_PROBLEM DESCRIPTION_
How many lines of the entries below contain the word "Terra"? Reply with the number alone.

_THE DATA_
:::

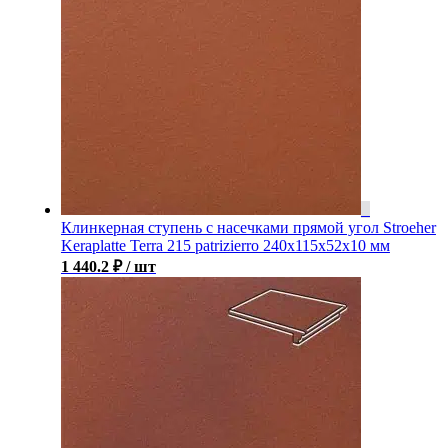
Клинкерная ступень с насечками прямой угол Stroeher
Keraplatte Terra 215 patrizierro 240х115х52х10 мм
1 440.2
₽
/ шт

:::

_RESPONSE AREA_
1